PAPS: A Scalable Framework for Prioritization and Partial Selection of Security Requirements
This addresses resource allocation challenges in software security for developers and organizations, though it appears incremental by building on existing prioritization techniques.
The paper tackles the problem of ignoring or postponing lower-priority security requirements due to resource constraints, which can leave vulnerabilities unattended and affect other requirements; it proposes a goal-based framework for partial selection to reduce the number of ignored requirements and mitigate adverse impacts.

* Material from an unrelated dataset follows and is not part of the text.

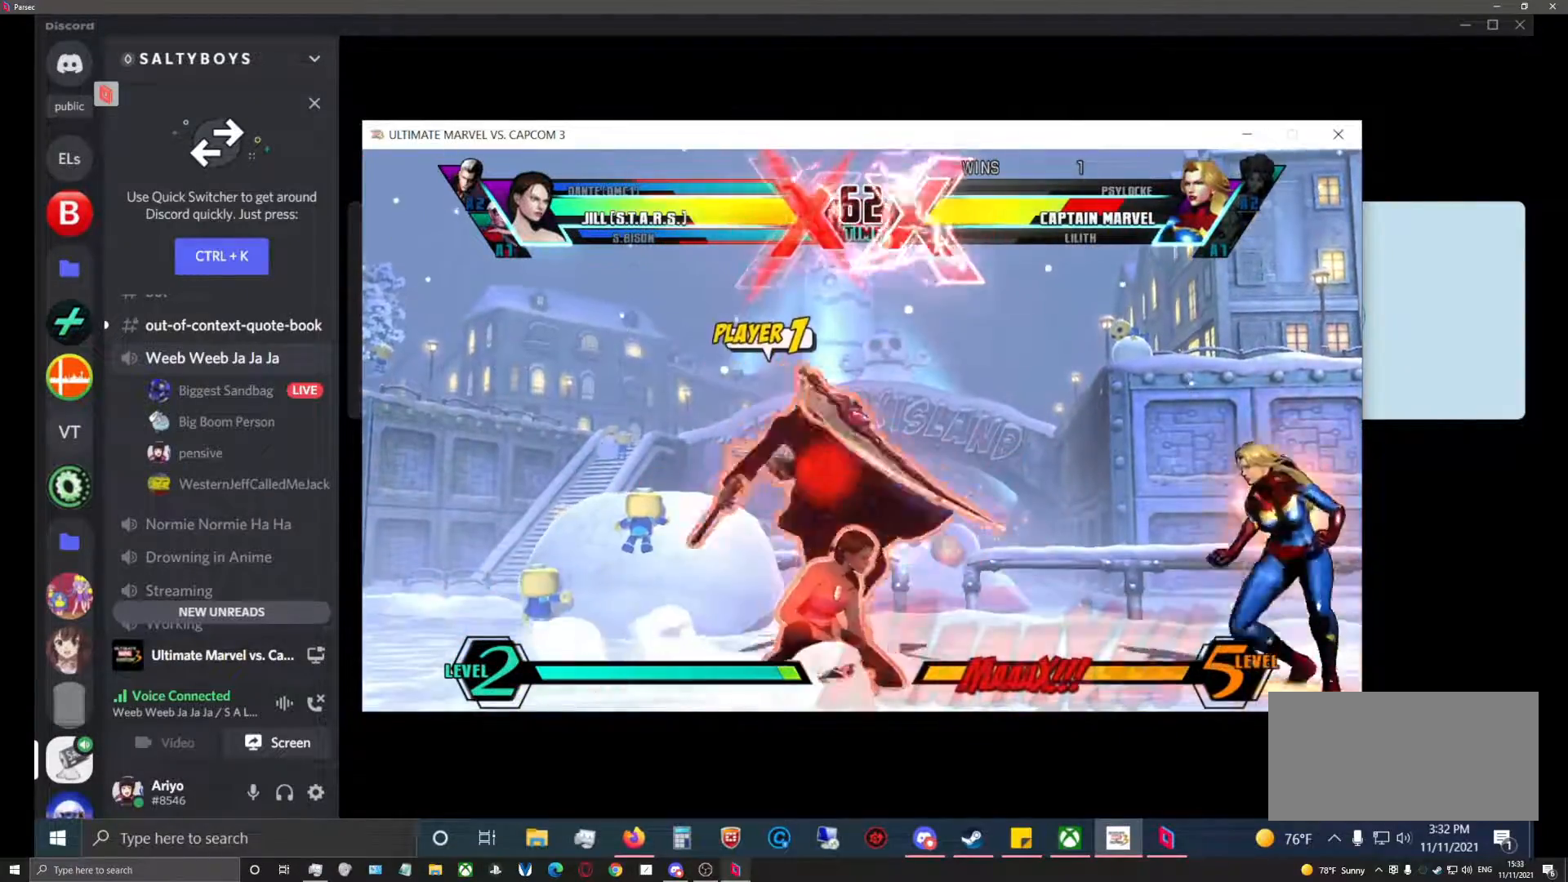
{"dt_ms": 500, "buttons": [], "left_stick": "down-right"}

Owing to resource constraints, the existing prioritization and selection techniques for software security requirements (countermeasures) find a subset of higher-priority security requirements ignoring lower-priority requirements or postponing them to the future releases. Ignoring or postponing security requirements however, may on one hand leave some of the security threats (vulnerabilities) unattended and on the other hand influence other security requirements that rely on the ignored or postponed requirements. To address this, we have proposed considering partial satisfaction of security requirements when tolerated rather than ignoring those requirements or postponing them to the future. In doing so, we have contributed a goal-based framework that enables prioritization and partial selection of security requirements with respect to security goals. The proposed framework helps reduce the number of ignored (postponed) security requirements and consequently reduce the adverse impacts of ignoring security requirements in software products.